There are at least two sides to this question, so let’s start with the first: Who is more likely to get attached to a robot? First and foremost, attachment to an object is usually caused by anthropomorphizing the object. We ascribe human emotion to it, and so reciprocate with our own feelings. While these factors may apply to objects in general, they are still helpful in the robot realm.
For the purposes of our discussion, this factor is very limited. Still, there’s a valuable point in why autistic people (especially those with Asperger’s syndrome) are more likely in particular. Autistic people find it difficult to connect with others, because they are unable to express emotions in the same way. That doesn’t mean they are devoid of emotion, as they can become extremely attached to specific people, and even to objects. They understand how social conventions work, but often cannot apply them in social settings. With an object, however, they are free to impose whatever characteristics they choose upon the object, and can readily react to these imagined personalities (Marty). This leads us to the second factor.
“When someone suffers from ‘social deficits’ (i.e., loneliness), he’s more likely to grow attached to possessions” (Tuttle). When we’re deprived of human companionship, we attribute human characteristics to objects, and then associate with the object instead of actual people. Also, the temporal and monetary investment in caring for the robot can eventually transfer to emotional investment.
3. A Desire to be in Control
“Because material objects are not sentient beings, without consciousness and free will, such objects offer consumers relatively predictable and controllable—albeit one-sided—relationships. Therefore, those exhibiting this trait seem more susceptible to possession love” (Tuttle). Robots are usually designed to assist people, so we may think of them as subservient. As a reward for their hard work, we’ll be nice to them.
4. We understand humans better than anything else
Because we are only human, it’s naturally difficult to try to imagine how other beings might feel, especially objects. “When dealing with something unpredictable — a computer on the fritz, a sour economy — we might feel totally disconnected. ‘One way to make sense of it is to treat it like something familiar, which is the human form'” (Pappas). What sort of emotions or intelligence might a robot have? We don’t know, so we assume it would have human emotions and intelligence, if anything. And when robots behave in a way that we might not understand, we attempt to explain it from a human perspective (Epley, Waytz, and Cacioppo 866).
The second side to this question is: What kind of robots are we more likely to get attached to?
1. Anthropomorphic Robots
When we don’t know how to describe the behavior of a robot, we resort to human terms to define it. But what if the robot already looks very much like a human? Or what if it acts like a human? Or what if it sounds like a human? All the better for us, isn’t it? The more a robot is like a human, the more we treat it like a human (and the more we expect from it too)(Nauert).
2. Robots who seem to have agency
What about the robots that are less on the anthropomorphic scale? We’ve got love for them too!
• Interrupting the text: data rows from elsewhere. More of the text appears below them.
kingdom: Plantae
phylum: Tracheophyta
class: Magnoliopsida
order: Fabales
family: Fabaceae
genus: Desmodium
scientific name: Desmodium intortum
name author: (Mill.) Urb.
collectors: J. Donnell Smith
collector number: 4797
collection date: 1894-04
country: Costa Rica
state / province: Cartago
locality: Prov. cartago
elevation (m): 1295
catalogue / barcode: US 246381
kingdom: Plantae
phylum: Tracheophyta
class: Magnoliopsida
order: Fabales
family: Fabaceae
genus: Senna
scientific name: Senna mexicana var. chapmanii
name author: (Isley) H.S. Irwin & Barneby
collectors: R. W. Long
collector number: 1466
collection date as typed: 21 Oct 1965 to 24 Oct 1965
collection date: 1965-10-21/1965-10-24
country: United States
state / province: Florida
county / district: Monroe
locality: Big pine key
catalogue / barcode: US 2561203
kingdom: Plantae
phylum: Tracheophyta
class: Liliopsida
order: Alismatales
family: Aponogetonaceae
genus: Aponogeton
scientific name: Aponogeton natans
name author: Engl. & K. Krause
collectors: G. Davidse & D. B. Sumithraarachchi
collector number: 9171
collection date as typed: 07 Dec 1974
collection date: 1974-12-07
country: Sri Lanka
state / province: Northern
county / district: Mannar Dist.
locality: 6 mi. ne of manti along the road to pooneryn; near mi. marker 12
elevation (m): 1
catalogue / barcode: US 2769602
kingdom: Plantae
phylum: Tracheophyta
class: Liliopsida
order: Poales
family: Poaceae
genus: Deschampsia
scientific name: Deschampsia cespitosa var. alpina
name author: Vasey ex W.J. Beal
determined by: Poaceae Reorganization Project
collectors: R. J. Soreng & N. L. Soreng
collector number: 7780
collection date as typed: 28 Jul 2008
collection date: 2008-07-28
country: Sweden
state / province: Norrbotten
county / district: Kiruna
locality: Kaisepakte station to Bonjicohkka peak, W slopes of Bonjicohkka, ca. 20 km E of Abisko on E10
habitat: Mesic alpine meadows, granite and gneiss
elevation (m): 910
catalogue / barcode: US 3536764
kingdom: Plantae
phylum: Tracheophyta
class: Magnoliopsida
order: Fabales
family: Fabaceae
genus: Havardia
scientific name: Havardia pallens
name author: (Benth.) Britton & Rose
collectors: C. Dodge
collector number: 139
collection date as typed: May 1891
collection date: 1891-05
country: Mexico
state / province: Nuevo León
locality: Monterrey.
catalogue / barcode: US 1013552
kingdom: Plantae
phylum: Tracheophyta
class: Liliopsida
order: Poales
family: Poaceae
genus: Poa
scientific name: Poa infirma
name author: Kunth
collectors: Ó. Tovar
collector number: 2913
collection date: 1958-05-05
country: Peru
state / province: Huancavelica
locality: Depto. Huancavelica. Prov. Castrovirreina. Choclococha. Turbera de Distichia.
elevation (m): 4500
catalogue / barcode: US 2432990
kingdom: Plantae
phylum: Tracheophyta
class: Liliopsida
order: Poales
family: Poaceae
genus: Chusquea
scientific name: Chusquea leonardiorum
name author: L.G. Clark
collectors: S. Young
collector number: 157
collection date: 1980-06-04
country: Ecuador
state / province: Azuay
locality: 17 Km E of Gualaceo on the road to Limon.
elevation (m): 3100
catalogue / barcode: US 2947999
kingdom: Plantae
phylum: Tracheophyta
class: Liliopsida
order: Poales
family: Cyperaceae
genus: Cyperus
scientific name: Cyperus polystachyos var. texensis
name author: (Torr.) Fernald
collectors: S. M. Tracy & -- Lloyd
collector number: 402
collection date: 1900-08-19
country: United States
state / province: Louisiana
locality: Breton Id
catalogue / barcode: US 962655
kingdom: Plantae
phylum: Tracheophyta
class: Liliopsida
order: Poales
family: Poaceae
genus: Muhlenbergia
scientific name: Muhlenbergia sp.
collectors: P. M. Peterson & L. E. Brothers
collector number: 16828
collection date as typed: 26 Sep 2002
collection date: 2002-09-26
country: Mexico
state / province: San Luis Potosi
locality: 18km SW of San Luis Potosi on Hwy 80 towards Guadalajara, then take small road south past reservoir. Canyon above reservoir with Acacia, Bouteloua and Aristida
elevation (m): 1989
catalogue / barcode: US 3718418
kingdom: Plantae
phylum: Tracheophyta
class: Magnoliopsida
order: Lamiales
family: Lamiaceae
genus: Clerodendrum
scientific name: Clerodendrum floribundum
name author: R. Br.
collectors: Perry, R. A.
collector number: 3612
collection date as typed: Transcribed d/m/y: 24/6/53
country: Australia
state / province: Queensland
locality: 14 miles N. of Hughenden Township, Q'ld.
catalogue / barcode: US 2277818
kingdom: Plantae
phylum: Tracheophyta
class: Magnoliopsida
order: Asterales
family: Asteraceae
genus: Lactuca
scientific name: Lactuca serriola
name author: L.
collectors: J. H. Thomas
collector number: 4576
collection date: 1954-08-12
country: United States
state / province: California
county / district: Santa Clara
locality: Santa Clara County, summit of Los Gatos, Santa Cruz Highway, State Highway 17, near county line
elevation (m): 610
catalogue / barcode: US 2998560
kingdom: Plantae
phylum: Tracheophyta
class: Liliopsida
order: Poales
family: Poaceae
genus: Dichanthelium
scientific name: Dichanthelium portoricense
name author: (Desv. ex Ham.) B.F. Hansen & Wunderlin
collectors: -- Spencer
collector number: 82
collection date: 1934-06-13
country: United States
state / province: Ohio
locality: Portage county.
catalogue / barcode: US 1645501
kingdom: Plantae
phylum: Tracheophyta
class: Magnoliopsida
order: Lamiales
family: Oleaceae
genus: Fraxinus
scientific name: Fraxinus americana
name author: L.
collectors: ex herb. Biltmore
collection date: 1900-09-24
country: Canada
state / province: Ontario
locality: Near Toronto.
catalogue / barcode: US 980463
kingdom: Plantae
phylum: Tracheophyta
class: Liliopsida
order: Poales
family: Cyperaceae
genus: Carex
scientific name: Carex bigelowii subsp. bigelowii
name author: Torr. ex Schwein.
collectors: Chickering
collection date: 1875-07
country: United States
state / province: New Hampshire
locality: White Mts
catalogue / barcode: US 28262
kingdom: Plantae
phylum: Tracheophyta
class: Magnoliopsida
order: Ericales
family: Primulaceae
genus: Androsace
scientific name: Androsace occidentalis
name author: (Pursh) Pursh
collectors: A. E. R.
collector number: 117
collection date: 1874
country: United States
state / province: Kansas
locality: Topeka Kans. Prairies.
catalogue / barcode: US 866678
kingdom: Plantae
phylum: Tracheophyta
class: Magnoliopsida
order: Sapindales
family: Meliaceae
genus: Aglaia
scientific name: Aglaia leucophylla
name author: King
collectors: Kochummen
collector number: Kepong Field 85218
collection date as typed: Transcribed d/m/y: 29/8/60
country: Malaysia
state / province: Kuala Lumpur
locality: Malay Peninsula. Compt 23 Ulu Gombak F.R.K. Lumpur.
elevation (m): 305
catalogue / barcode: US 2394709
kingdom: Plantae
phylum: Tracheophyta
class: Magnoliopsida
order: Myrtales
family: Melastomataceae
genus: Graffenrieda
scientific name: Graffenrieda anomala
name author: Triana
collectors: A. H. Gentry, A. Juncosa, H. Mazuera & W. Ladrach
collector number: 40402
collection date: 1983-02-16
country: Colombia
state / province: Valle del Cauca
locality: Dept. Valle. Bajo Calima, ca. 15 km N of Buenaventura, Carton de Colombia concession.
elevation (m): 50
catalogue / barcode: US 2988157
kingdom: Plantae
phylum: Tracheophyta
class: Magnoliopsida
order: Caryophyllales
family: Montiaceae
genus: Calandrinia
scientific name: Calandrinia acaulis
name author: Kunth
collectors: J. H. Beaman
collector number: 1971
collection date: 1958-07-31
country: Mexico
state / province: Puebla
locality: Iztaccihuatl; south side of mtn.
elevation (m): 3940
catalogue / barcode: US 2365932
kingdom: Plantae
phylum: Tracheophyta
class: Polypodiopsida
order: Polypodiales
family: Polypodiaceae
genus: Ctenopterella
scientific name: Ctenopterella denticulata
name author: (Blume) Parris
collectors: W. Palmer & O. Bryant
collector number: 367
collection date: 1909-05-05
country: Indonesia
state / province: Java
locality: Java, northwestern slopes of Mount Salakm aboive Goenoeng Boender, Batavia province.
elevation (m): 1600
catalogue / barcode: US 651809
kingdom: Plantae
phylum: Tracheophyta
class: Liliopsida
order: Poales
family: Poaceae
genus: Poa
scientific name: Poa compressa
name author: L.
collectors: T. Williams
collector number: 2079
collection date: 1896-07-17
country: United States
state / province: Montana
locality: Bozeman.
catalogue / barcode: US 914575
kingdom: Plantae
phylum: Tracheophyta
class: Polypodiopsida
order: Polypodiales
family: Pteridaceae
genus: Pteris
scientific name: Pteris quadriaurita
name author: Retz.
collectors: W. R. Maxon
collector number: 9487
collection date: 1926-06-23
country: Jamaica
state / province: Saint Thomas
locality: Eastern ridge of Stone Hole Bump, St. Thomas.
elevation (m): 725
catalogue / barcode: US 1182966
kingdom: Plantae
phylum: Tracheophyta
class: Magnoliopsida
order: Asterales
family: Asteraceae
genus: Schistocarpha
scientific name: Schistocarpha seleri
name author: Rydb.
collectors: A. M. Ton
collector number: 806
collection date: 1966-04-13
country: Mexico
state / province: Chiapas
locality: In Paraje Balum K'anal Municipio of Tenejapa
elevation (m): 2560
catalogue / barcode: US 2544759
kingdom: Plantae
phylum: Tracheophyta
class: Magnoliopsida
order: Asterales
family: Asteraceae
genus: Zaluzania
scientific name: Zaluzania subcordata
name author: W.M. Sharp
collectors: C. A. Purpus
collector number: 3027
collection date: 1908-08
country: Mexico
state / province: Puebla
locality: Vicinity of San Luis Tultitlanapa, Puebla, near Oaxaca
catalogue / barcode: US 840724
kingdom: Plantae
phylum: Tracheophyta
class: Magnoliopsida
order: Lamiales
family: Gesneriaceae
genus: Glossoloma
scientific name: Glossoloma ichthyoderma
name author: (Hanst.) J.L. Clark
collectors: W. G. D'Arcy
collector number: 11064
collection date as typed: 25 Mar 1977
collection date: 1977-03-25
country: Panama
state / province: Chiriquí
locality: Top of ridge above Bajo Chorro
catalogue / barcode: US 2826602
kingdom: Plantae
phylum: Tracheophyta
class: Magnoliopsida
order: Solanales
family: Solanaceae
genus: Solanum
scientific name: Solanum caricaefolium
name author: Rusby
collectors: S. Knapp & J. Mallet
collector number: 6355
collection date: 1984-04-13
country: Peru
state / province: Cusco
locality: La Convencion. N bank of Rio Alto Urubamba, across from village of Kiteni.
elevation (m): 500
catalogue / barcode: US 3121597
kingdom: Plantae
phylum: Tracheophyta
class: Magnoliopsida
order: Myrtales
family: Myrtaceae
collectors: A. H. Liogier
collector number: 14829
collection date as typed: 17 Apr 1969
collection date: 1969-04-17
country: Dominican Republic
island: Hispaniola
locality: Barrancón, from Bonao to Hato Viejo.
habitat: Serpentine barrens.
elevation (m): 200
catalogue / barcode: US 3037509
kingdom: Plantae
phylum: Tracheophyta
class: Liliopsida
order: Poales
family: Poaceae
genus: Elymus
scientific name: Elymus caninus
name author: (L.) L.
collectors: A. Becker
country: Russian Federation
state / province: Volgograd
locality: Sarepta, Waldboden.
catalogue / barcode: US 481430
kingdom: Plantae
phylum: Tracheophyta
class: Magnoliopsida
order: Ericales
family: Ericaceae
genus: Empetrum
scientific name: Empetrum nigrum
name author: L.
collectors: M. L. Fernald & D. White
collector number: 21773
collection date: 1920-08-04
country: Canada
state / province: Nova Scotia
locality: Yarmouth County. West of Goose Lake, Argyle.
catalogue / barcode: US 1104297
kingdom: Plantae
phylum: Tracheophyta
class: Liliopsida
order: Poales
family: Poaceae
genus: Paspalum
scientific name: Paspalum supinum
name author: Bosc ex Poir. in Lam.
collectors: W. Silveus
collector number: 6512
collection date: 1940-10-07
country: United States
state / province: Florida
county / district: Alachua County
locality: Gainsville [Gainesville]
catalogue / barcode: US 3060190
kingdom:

There’s a well-known study about Roombas, the robot vacuum that moves on its own.
A Georgia Tech researcher has found that many Roomba owners name, dress up and genuinely worry about their Roombas, as if they were living pets…Others in the study were found to rearrange their homes to be more accommodating to the robots, while others pre-clean their homes before putting the machine to work and buy new rugs that don’t tie up the Roomba on its programmed march around the house. One subject even introduced his Roomba to his parents. —Dillow
While the intensity of attachment varied from person to person, two-thirds of the participants at least named and gave their Roomba a gender.
Another study found that soldiers also became attached to the robots they worked with on the training field, even expressing sadness (and sometimes holding funerals) if their robot was destroyed. Researchers are worried that this might affect soldiers’ judgment on the battlefield; they might hesitate to send their robot on a fatal mission (Armstrong).
The interesting part in both these cases is that people expressed the most emotion when their robots were hindered or unable to function. For robots that appear to have a sense of agency, it is when they are stopped that we care most. The study about the Roombas suggested that “their reliability as robots is less important than their presence and companionship” (Dillow). (Even the phones and laptops and tablets we currently own, we’re only really concerned for them when they break down.) Perhaps this reaction comes from our ancient instinct to help others in the community in order to survive, because we need their presence.
Technicity and Robotics
Last week, Professor Cartwright suggested that “To understand being in the world, we should look to technology in its operative functioning with humans-nature.” What can we learn from all these characteristics? Basically, humans have a need for social interaction, even those (especially those, in fact) who seem to be the most secluded. And when we can’t participate in human interaction, we’ll project human characteristics onto objects in order to get the interaction we crave. The current trend in robots is to make them more anthropomorphic, suggesting that we will identify technology even less as a medium and more as an entity in its own, or a companion.